→ Page:
-- START --

Hangfire: Deadlock (??) caused by Hangfire Query consumes all SQL Azure DTUs!

Created on 27 Jul 2016 · 23Comments · Source: HangfireIO/Hangfire

Hi!
We are using the latest Hangfire.SqlServer bits (1.6.0) in our Azure environment which consists of

a virtual machine hosting an ASP.NET Web Application using Hangfire on IIS
a SQL Azure Database with 20 DTUs (test environment)

Now the problem is, easily understandable viewing the following screenshot of the Azure management portal.
screenshot

As you can see, the following query consumes almost all dtus, as it takes ages to execute (9 to 22 MINUTES!!)

(@now datetime,@count int)delete top (@count) from [HangFire].[Job] with (readpast) where ExpireAt < @now

So either the SQL Azure Query Performance insight is not trustworthy at all, or there seems to be a serious problem in Hangfire, right?

Some more infos:
1) I checked the [Hangfire].[Job] table and there is an unclustered index on ExpireAt.
2) We currently have 22.000 completed jobs, no recurring jobs, and only one server (see here)
3) The issue was already present with the last version (Hangfire.SqlServer 1.5.0), but as I came across the following issue #429 I thought it would have been resolved with version 1.6.0.

-- END --

→ Stored records:
-- START --

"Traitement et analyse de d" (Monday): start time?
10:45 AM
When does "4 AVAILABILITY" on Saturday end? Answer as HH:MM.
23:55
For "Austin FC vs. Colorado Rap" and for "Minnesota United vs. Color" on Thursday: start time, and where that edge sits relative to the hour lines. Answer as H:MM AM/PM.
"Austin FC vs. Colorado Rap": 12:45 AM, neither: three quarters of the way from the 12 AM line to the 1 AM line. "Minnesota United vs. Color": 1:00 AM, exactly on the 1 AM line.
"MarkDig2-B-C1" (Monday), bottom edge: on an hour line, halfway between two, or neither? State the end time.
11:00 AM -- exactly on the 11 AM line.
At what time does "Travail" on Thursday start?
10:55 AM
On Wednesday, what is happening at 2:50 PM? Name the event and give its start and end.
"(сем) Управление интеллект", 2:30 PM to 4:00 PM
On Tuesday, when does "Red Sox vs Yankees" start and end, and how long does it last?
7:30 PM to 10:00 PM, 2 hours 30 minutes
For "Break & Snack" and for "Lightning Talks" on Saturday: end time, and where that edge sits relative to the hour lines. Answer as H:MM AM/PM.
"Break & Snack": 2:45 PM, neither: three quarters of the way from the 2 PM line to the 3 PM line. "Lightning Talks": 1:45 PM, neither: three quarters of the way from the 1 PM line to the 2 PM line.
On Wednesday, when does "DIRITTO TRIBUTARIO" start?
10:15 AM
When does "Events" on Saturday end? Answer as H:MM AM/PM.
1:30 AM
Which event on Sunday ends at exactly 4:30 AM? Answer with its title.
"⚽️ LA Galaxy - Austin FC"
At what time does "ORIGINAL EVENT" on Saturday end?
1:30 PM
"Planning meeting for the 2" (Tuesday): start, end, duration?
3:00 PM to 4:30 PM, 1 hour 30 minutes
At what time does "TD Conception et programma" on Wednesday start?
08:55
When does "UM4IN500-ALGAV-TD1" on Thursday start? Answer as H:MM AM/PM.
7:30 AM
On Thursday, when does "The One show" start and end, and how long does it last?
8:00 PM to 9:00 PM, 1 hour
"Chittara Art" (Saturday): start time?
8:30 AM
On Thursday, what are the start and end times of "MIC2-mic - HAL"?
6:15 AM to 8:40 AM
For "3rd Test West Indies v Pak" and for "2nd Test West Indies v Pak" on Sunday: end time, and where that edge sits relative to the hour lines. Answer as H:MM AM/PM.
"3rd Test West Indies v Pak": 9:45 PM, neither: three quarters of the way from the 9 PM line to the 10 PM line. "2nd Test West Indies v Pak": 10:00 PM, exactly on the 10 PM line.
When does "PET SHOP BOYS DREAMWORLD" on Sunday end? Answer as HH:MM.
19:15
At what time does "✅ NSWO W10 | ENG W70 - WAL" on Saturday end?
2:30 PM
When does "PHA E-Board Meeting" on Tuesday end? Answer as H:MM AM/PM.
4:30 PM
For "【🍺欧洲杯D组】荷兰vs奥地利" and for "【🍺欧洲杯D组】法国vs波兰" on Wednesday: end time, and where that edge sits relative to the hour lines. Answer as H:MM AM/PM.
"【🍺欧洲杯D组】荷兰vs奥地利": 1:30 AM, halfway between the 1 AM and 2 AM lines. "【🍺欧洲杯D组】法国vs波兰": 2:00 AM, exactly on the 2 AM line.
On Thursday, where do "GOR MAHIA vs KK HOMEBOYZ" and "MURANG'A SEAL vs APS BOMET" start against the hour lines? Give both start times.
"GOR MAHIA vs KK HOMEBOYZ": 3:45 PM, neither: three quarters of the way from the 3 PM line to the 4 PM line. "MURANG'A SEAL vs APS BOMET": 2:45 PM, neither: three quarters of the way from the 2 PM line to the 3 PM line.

-- END --

→ Task brief: Write what comes next in the forum thread about the slow Hangfire delete query, picking up after its last sentence. The listing can be left aside.

→ Task output:
Currently we are using the following packages:

  <package id="Hangfire.Core" version="1.6.0" targetFramework="net452" />
  <package id="Hangfire.Dashboard.Authorization" version="2.1.0" targetFramework="net452" />
  <package id="Hangfire.SqlServer" version="1.6.0" targetFramework="net452" />
  <package id="Hangfire.Windsor" version="1.0.5981.19913" targetFramework="net452" />

Is there anything that we can do to workaround this issue? Disabling the deletion of jobs, or specifying that this should only happen once a day? - currently it seems this is done every 5 minutes, which is why our DTUs are all gone very fast.
see this DTU graph of SQL Azure Management Portal

sql-server bug

Source

gentledepp

Most helpful comment

With all of these improvements coming in version 1.6.5, Hangfire now performs smoothly even on SQL Azure with Basic pricing tier, giving 500K jobs/day. So I'm closing this issue.

@Surferdude-AF and @gentledepp, thank you a lot for the feedback and investigation!

odinserj on 23 Sep 2016

🎉2 😄2 👍2 ❤1

All 23 comments

It's caused by the Index Scan operator, when number of records to delete is high. Looking for a way how to force Index Seek instead. As a temporary workaround, you can use your private build using NumberOfRecordsInSinglePass = 100 in ExpirationManager.

odinserj on 27 Jul 2016

Since the FORCESEEK table hint can't be used in the DELETE statement, I don't know how to optimize this query without changes to the underlying schema. I'm considering to solve this problem in two steps:

Change the default value of the NumberOfRecordsInSinglePass to a lower one for the Job table (experiments show that 200 value leads to Index Seek) and make it configurable through the SqlServerStorageOptions class. Will be shipped with 1.6.2.
Remove the foreign keys and thus cascading deletes, add ExpireAt column and the corresponding indexes for JobParameters and State tables and include them into the ExpirationManager loop. Will be shipped with 1.7.0, since the migration will be changed.

As a part of an investigation, I've also found that Counter and AggregatedCounter table lacks of index on ExpireAt column, this should be also changed.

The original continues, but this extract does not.